Intel agreed to convert $11.1 billion in CHIPS funding and other grants into a 9.9 percent equity stake in Intel held by the United States. Donald Trump pressed Intel CEO Lip-Bu Tan and later said Tan "walked in wanting to keep his job, and he ended up giving us $10 billion for the United States." Shareholders including James McRitchie warned the deal sets a bad precedent by allowing presidential pressure to secure corporate equity, and Kristin Hull said she has "more questions than confidence" about investor benefits.

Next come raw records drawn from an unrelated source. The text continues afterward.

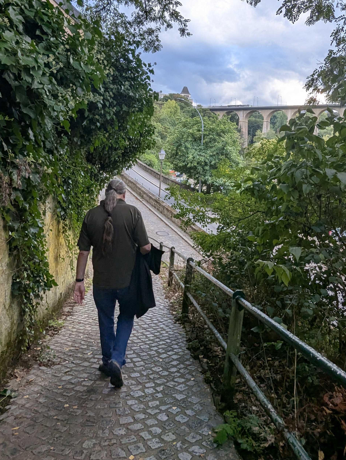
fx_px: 346
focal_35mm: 26
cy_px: 168
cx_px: 180
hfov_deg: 53.2
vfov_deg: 66.1
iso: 50
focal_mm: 2.35
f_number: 2.2
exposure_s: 1/226
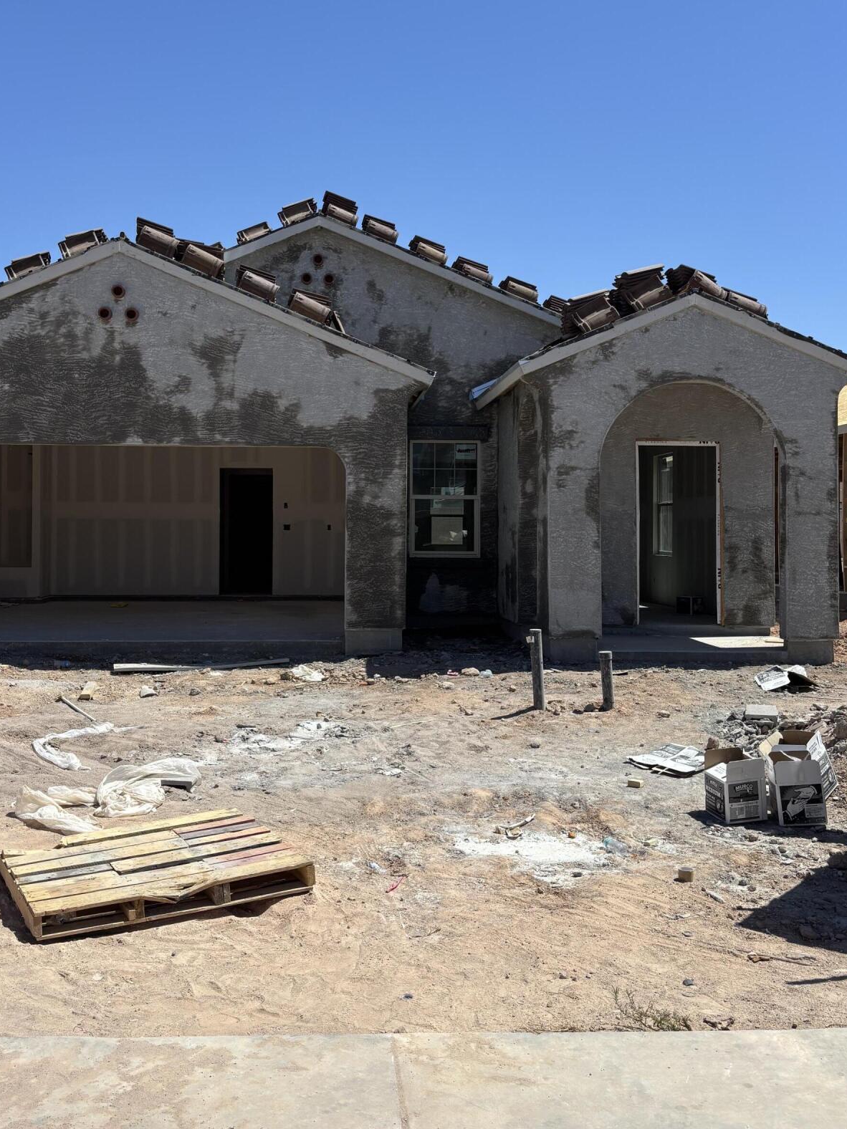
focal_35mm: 33
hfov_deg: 42.8
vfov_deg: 55.3
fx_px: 1077
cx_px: 350
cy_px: 516
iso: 50
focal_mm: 5.96
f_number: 1.6
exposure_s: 1/4854
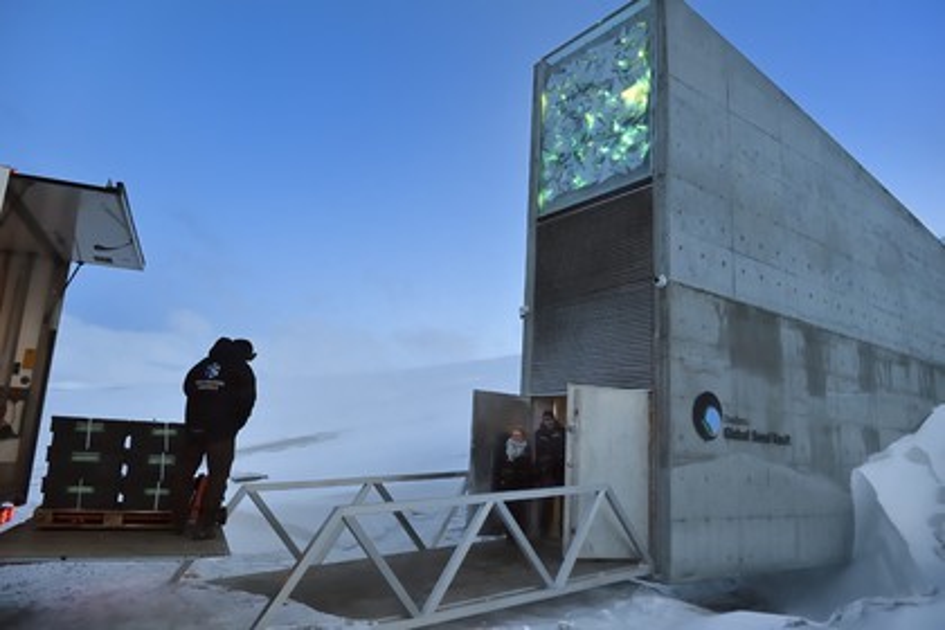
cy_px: 315
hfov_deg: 73.7
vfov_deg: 53.1
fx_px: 630
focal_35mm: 24
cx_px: 472
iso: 1600
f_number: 5.6
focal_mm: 24
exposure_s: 1/125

Some tech firms and politicians praised the conversion as returning value from CHIPS grants to the U.S., while Commerce Secretary Howard Lutnick criticized previous CHIPS funding as given "for free."
Some investors are not happy that Intel agreed to sell the US a 10 percent stake in the company after Donald Trump attacked Intel CEO Lip-Bu Tan with a demand to resign. After Intel accepted the deal at a meeting with the president, it alarmed some investors when Trump boasted that his pressure campaign worked, claiming Tan "walked in wanting to keep his job, and he ended up giving us $10 billion for the United States."
"It sets a bad precedent if the president can just take 10 percent of a company by threatening the CEO," James McRitchie, a private investor and shareholder activist in California who owns Intel shares, told Reuters. To McRitchie, Tan's acceptance of the deal effectively sent the message that "we love Trump, we don't want 10 percent of our company taken away."